Exercise data Block Start
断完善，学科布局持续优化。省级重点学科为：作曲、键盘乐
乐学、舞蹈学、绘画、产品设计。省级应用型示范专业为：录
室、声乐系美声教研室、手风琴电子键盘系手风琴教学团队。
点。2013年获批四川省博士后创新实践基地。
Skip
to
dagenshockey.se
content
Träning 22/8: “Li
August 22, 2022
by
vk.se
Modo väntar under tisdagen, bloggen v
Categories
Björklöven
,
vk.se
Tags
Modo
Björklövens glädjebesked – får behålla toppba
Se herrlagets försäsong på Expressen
Exercise data Block End
--- Work order ---
Arrange the text from the records above as a JSON list of strings, one string per line, leaving out any blank lines.

--- Task response ---
[
  "断完善，学科布局持续优化。省级重点学科为：作曲、键盘乐",
  "乐学、舞蹈学、绘画、产品设计。省级应用型示范专业为：录",
  "室、声乐系美声教研室、手风琴电子键盘系手风琴教学团队。",
  "点。2013年获批四川省博士后创新实践基地。",
  "Skip",
  "to",
  "dagenshockey.se",
  "content",
  "Träning 22/8: “Li",
  "August 22, 2022",
  "by",
  "vk.se",
  "Modo väntar under tisdagen, bloggen v",
  "Categories",
  "Björklöven",
  ",",
  "vk.se",
  "Tags",
  "Modo",
  "Björklövens glädjebesked – får behålla toppba",
  "Se herrlagets försäsong på Expressen"
]